Re: [PATCH 2/8] pstore: Expose kmsg_bytes as a module parameter

From: Kees Cook
Date: Wed Oct 12 2022 - 13:58:59 EST


On Wed, Oct 12, 2022 at 12:33:36PM -0300, Guilherme G. Piccoli wrote:
> On 06/10/2022 20:32, Kees Cook wrote:
> > [...]
> > Doing a mount will override the result, so I wonder if there should be
> > two variables, etc... not a concern for the normal use case.
> >
> > Also, I've kind of wanted to get rid of a "default" for this and instead
> > use a value based on the compression vs record sizes, etc. But I didn't
> > explore it.
> >
>
> For some reason I forgot to respond that, sorry!
>
> I didn't understand exactly how the mount would override things; I've
> done some tests:
>
> (1) booted with the new kmsg_bytes module parameter set to 64k, and it
> was preserved across multiple mount/umount cycles.
>
> (2) When I manually had "-o kmsg_bytes=16k" set during the mount
> operation, it worked as expected, setting the thing to 16k (and
> reflecting in the module parameter, as observed in /sys/modules).

What I was imagining was the next step:

(3) umount, unload the backend, load a new backend, and mount it
without kmsg_bytes specified -- kmsg_bytes will be 16k, not 64k.

It's a pretty extreme corner-case, I realize. :) However, see below...

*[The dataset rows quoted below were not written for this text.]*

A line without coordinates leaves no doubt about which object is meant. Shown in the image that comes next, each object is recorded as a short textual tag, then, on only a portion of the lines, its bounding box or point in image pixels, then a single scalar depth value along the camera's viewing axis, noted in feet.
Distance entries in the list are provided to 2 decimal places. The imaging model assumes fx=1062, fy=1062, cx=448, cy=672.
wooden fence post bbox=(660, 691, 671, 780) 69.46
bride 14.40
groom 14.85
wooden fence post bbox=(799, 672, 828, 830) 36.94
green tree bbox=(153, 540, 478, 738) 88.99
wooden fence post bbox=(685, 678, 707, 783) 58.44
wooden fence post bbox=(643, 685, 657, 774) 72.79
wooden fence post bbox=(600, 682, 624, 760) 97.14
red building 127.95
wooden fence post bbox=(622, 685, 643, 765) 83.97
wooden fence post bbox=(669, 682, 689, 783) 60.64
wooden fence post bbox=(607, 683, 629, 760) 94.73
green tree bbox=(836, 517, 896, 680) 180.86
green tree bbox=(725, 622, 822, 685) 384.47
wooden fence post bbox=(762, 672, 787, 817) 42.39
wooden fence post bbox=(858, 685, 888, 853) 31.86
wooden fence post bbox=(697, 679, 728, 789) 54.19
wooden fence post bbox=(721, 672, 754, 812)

> In the end, if you think properly, what is the purpose of kmsg_bytes?
> Wouldn't make sense to just fill the record_size with the maximum amount
> of data it can handle? Of course there is the partitioning thing, but in
> the end kmsg_bytes seems a mechanism to _restrict_ the data collection,
> so maybe the default would be a value that means "save whatever you can
> handle" (maybe 0), and if the parameter/mount option is set, then pstore
> would restrict the saved size.

Right, kmsg_bytes is the maximum size to save from the console on a
crash. The design of the ram backend was to handle really small amounts
of persistent RAM -- if a single crash would eat all of it and possibly
wrap around, it could write over useful parts at the end (since it's
written from the end to the front). However, I think somewhere along
the way, stricter logic was added to the ram backend:

/*
* Explicitly only take the first part of any new crash.
* If our buffer is larger than kmsg_bytes, this can never happen,
* and if our buffer is smaller than kmsg_bytes, we don't want the
* report split across multiple records.
*/
if (record->part != 1)
return -ENOSPC;

This limits it to just a single record.

However, this does _not_ exist for other backends, so they will see up
to kmsg_bytes-size dumps split across psinfo->bufsize many records. For
the backends, this record size is not always fixed:

- efi uses 1024, even though it allocates 4096 (as was pointed out earlier)
- zone uses kmsg_bytes
- acpi-erst uses some ACPI value from ACPI_ERST_GET_ERROR_LENGTH
- ppc-nvram uses the configured size of nvram partition

Honestly, it seems like the 64k default is huge, but I don't think it
should be "unlimited" given the behaviors of ppc-nvram, and acpi-erst.
For ram and efi, it's effectively unlimited because of the small bufsizes
(and the "only 1 record" logic in ram).

Existing documentation I can find online seem to imply making it smaller
(8000 bytes[1], 16000 bytes), but without justification. Even the "main"
documentation[2] doesn't mention it.

-Kees

[1] https://git.kernel.org/pub/scm/linux/kernel/git/torvalds/linux.git/tree/Documentation/ABI/testing/pstore
[2] https://docs.kernel.org/admin-guide/ramoops.html

--
Kees Cook